* INSTRUCTIONS TO FOLLOW: Copy the records below line for line, starting at the first line and ending with the line that contains "çevre: çevre -> özerk", including that line.
--- begin ---
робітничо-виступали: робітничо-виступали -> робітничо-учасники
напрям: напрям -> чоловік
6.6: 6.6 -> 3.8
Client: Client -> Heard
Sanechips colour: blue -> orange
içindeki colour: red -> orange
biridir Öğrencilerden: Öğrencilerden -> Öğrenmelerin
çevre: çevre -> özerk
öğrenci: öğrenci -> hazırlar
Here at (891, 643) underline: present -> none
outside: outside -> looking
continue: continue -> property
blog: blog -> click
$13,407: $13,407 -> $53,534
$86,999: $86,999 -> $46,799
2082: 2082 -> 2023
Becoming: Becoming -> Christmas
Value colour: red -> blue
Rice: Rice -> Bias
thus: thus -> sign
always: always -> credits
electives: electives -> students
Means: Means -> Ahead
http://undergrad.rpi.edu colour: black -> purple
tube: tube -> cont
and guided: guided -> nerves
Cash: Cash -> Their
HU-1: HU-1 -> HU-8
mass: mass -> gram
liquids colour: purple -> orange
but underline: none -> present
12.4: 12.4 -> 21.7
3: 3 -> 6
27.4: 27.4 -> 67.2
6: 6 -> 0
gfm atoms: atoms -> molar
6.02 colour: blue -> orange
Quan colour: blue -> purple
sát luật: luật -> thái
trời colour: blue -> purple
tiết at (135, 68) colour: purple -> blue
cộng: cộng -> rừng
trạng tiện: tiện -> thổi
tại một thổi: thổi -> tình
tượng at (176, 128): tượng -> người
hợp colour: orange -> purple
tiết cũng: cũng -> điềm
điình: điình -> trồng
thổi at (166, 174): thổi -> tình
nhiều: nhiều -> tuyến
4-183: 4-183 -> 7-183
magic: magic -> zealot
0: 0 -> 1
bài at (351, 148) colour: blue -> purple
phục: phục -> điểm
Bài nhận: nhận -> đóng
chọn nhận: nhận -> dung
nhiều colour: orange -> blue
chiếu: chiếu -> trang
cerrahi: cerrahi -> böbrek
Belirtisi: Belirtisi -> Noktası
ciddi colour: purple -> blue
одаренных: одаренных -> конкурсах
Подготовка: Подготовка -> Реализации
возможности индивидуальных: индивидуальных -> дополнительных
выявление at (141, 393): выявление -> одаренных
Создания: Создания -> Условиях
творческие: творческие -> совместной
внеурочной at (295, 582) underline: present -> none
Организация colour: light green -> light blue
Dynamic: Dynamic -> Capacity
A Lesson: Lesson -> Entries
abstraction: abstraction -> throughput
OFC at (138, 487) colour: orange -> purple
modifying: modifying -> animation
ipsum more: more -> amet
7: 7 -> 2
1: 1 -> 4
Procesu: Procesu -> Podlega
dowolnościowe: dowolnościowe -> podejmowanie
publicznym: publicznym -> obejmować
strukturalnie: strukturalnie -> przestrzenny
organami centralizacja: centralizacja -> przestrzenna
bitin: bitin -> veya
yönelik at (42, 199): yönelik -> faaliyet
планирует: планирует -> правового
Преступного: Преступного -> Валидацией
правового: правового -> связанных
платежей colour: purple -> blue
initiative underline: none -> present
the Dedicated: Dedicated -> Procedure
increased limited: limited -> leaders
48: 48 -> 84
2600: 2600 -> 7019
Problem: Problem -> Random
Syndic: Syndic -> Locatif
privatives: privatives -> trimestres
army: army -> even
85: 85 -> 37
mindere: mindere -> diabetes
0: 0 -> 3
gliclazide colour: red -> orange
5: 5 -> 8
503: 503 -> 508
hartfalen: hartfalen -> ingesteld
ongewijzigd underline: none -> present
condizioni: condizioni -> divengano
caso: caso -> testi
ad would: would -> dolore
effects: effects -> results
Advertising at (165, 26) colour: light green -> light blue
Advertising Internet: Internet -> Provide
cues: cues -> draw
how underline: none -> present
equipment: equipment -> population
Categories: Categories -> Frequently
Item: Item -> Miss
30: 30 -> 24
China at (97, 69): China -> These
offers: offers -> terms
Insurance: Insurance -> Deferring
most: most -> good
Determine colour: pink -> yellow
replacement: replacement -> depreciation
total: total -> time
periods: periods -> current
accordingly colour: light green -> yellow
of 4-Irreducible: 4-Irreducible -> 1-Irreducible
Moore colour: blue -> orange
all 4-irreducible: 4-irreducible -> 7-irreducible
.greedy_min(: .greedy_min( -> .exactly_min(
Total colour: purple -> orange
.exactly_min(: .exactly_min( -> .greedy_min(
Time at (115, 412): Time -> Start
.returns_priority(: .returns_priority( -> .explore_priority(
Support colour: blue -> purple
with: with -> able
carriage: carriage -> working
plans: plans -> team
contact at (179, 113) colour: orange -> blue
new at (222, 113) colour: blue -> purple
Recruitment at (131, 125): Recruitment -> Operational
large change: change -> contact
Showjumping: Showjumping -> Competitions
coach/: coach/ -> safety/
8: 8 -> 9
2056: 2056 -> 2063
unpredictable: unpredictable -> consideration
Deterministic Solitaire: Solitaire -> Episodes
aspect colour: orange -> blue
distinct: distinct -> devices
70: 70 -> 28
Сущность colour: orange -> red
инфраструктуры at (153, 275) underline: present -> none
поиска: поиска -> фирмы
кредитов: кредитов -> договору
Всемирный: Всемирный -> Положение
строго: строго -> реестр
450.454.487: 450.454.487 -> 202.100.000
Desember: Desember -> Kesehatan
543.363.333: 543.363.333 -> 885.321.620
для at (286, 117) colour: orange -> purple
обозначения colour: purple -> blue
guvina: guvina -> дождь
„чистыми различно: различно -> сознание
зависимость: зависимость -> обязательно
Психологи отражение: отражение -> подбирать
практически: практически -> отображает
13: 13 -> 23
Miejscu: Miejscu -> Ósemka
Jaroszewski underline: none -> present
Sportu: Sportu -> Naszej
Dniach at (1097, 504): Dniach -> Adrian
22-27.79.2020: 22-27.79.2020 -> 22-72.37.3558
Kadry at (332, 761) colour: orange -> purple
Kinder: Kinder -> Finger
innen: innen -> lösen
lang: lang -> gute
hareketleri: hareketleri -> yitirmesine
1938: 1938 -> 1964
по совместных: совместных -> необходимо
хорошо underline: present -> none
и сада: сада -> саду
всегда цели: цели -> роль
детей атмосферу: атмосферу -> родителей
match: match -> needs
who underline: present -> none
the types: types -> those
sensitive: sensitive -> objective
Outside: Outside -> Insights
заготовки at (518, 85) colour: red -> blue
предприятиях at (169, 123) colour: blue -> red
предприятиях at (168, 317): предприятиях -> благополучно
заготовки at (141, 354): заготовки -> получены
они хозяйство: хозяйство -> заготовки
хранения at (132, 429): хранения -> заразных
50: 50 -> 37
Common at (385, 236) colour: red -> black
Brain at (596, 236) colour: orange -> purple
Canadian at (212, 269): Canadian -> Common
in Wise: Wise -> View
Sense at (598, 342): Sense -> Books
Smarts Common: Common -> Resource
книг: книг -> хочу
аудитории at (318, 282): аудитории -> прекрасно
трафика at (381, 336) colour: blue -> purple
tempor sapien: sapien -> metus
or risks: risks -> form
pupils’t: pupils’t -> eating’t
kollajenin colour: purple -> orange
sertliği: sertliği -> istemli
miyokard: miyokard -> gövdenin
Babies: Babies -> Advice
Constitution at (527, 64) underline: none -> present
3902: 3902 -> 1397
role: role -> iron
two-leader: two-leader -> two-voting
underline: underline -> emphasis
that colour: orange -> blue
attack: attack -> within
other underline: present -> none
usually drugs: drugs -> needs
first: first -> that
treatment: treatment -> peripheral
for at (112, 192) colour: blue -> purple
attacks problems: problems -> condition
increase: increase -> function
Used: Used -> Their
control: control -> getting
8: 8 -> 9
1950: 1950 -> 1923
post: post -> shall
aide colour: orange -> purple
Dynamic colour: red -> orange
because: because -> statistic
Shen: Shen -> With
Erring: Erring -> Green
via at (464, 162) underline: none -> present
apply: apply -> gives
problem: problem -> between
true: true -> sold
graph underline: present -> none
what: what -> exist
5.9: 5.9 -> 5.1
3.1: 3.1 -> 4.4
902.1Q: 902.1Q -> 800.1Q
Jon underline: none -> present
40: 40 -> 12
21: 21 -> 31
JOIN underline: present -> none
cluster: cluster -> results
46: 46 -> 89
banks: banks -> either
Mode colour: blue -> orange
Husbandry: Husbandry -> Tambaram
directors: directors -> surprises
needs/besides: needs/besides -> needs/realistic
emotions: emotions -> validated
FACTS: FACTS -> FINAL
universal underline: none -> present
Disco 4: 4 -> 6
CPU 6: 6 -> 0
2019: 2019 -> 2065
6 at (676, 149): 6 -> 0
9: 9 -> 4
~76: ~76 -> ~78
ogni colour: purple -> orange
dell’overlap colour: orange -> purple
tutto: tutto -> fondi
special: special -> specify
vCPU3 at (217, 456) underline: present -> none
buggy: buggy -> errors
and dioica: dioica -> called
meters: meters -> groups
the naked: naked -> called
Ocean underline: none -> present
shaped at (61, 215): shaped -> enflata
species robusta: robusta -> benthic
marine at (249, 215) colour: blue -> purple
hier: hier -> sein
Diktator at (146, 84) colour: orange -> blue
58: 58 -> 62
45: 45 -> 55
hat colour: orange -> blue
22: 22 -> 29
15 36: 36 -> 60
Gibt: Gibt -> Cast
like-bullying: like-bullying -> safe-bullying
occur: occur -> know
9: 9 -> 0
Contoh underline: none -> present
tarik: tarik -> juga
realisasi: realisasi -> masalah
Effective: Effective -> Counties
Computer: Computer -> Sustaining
--- end ---
* ANSWER FOR THE TASK:
робітничо-виступали: робітничо-виступали -> робітничо-учасники
напрям: напрям -> чоловік
6.6: 6.6 -> 3.8
Client: Client -> Heard
Sanechips colour: blue -> orange
içindeki colour: red -> orange
biridir Öğrencilerden: Öğrencilerden -> Öğrenmelerin
çevre: çevre -> özerk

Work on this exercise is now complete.